**Work request:**
Retype, without any change, the line that contains "The number of individuals earning a degree has been" and every line that follows it to the end of the entries, and nothing else.

──────── Working data ────────

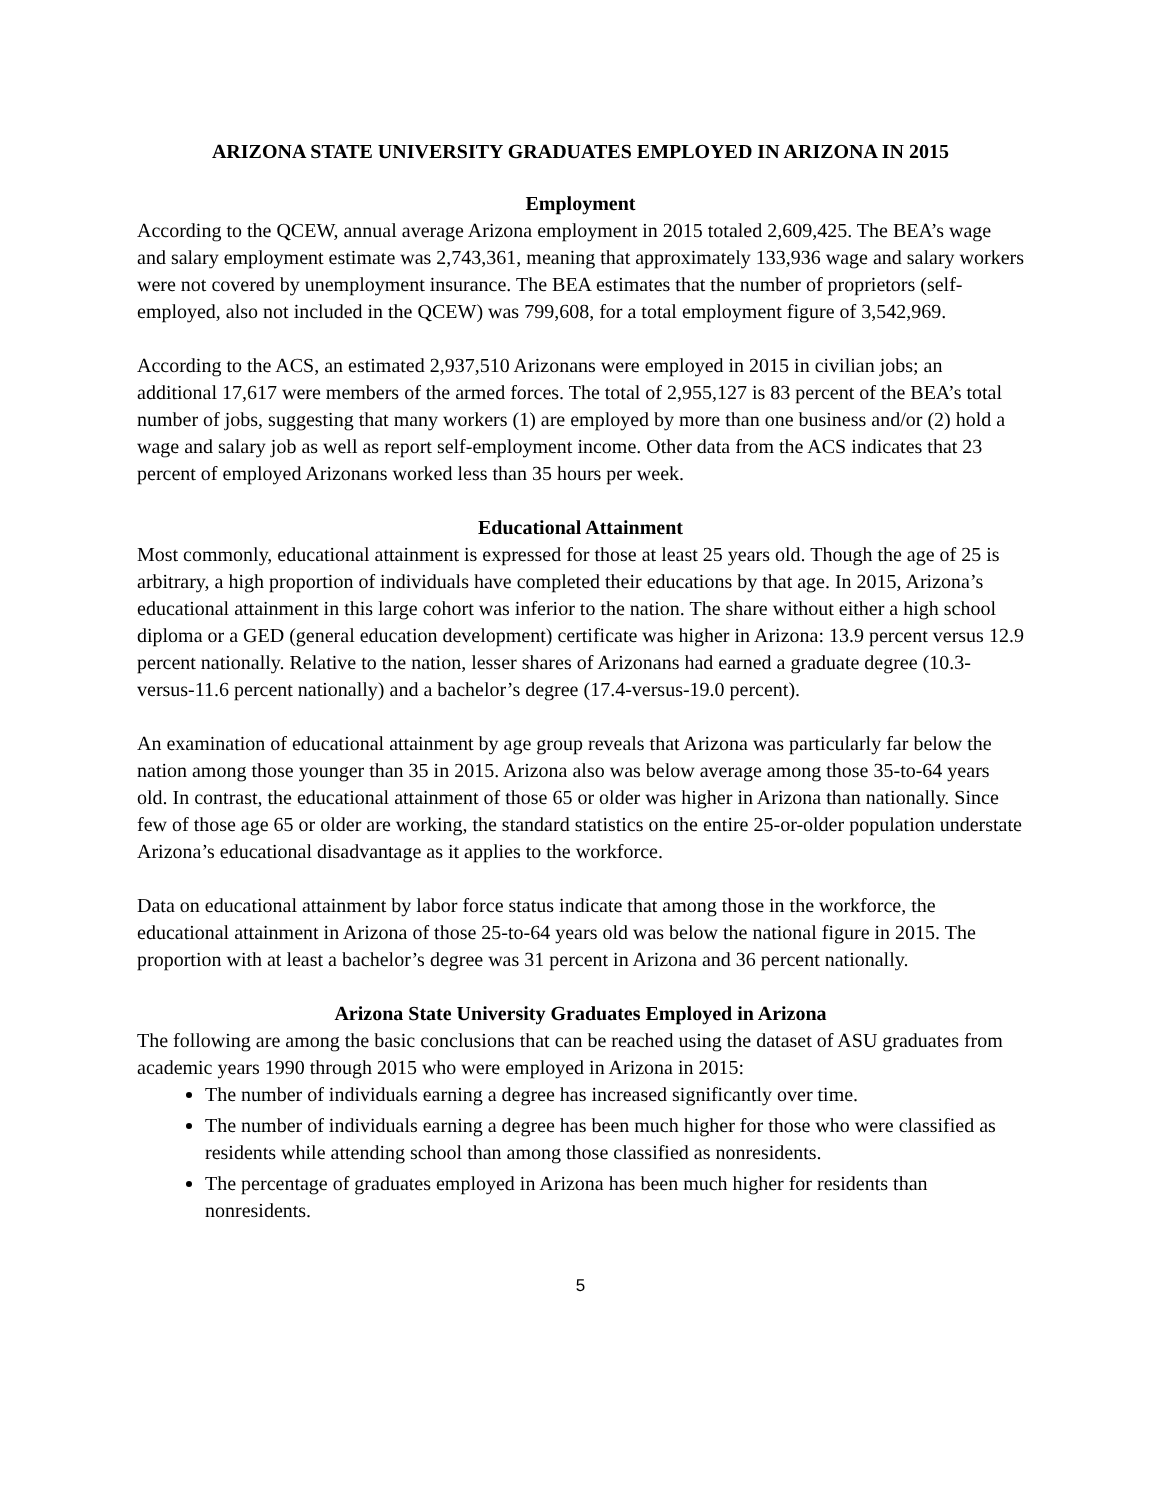ARIZONA STATE UNIVERSITY GRADUATES EMPLOYED IN ARIZONA IN 2015
Employment
According to the QCEW, annual average Arizona employment in 2015 totaled 2,609,425. The BEA’s wage and salary employment estimate was 2,743,361, meaning that approximately 133,936 wage and salary workers were not covered by unemployment insurance. The BEA estimates that the number of proprietors (self-employed, also not included in the QCEW) was 799,608, for a total employment figure of 3,542,969.
According to the ACS, an estimated 2,937,510 Arizonans were employed in 2015 in civilian jobs; an additional 17,617 were members of the armed forces. The total of 2,955,127 is 83 percent of the BEA’s total number of jobs, suggesting that many workers (1) are employed by more than one business and/or (2) hold a wage and salary job as well as report self-employment income. Other data from the ACS indicates that 23 percent of employed Arizonans worked less than 35 hours per week.
Educational Attainment
Most commonly, educational attainment is expressed for those at least 25 years old. Though the age of 25 is arbitrary, a high proportion of individuals have completed their educations by that age. In 2015, Arizona’s educational attainment in this large cohort was inferior to the nation. The share without either a high school diploma or a GED (general education development) certificate was higher in Arizona: 13.9 percent versus 12.9 percent nationally. Relative to the nation, lesser shares of Arizonans had earned a graduate degree (10.3-versus-11.6 percent nationally) and a bachelor’s degree (17.4-versus-19.0 percent).
An examination of educational attainment by age group reveals that Arizona was particularly far below the nation among those younger than 35 in 2015. Arizona also was below average among those 35-to-64 years old. In contrast, the educational attainment of those 65 or older was higher in Arizona than nationally. Since few of those age 65 or older are working, the standard statistics on the entire 25-or-older population understate Arizona’s educational disadvantage as it applies to the workforce.
Data on educational attainment by labor force status indicate that among those in the workforce, the educational attainment in Arizona of those 25-to-64 years old was below the national figure in 2015. The proportion with at least a bachelor’s degree was 31 percent in Arizona and 36 percent nationally.
Arizona State University Graduates Employed in Arizona
The following are among the basic conclusions that can be reached using the dataset of ASU graduates from academic years 1990 through 2015 who were employed in Arizona in 2015:
The number of individuals earning a degree has increased significantly over time.
The number of individuals earning a degree has been much higher for those who were classified as residents while attending school than among those classified as nonresidents.
The percentage of graduates employed in Arizona has been much higher for residents than nonresidents.
5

────────

**Output:**
The number of individuals earning a degree has been much higher for those who were classified as residents while attending school than among those classified as nonresidents.
The percentage of graduates employed in Arizona has been much higher for residents than nonresidents.
5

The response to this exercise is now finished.